Venue – David Hall, Fort Kochi
Country Matters- Curated by Girish Shahane
Artists - Dibin Thilakan, Fabien Charuau, Meenakshi Sengupta, Mithu Sen, and T. Venkanna
The exhibition’s title is derived from a scene in William Shakespeare’s play, Hamlet in which the Danish prince directs a series of vulgar puns at Ophelia. One of the phrase ‘country matters’, in the play is about female genitals, and was used in Shakespeare’s time as slang for sexual relations.

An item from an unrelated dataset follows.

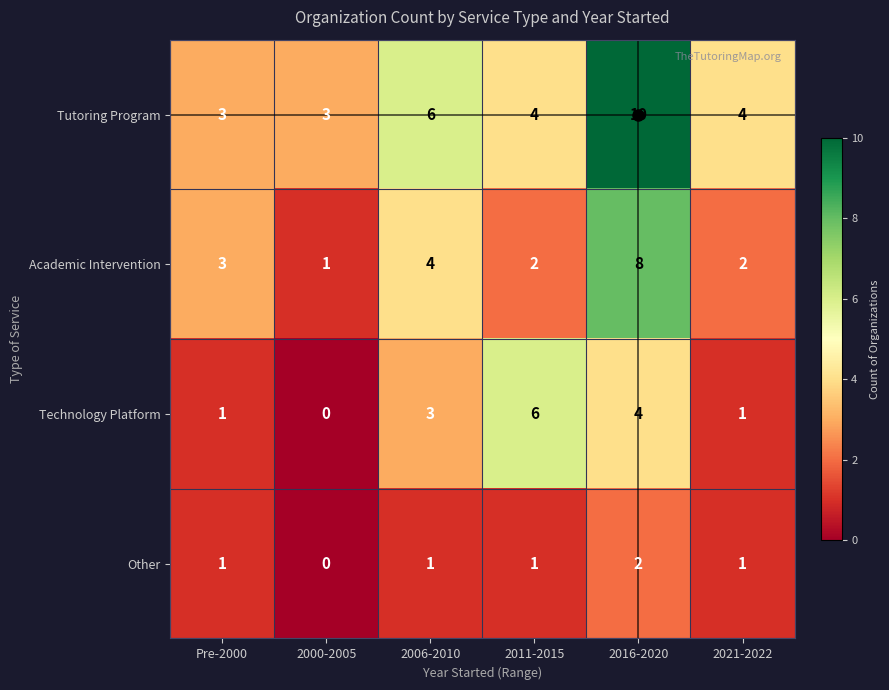

List the series in order of their peak value, highest first.

Tutoring Program, Academic Intervention, Technology Platform, Other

The show explores sexuality and its representation within the matrix of politico-moral battles in contemporary India, a nation grappling with two contradictory historical legacies, the first composed of graphic legacies, the first composed of graphic depictions, erotic poetry and treatises on love-making; the second of a conservative social order, a poverty of individual choice, and disapproval of alternative sexual practices. Country Matters was conceived as one component of a dual display.

Venue – Beyond Malabar, Fort Kochi
Apart from the exhibitions from various artists all over the world, this edition of the Biennale included other programs like -
Students’ Biennale – An international platform to showcase works of BFA and MFA students in India, led by 15 curators.
ABC-Art by Children – India’s first art event dedicated to children’s artwork, produced during workshop conducted in 100 schools across Kerala.
Let’s Talk Series - Talks and seminars by a range of exceptional people, including the Biennale’s participant artists, historians, writers, curators, and activists.
Video Lab - An Initiative supported by Tata Trusts, KBF Video Lab is a space for experimentation and research through innovative video projects on contemporary art, artists and art practices.
Artists Movie - A curated film festival showcasing diverse genre and formats of moving images; including talks and workshops.
Pepper House Residency + Exhibition - An international residency programme for artists working across various media.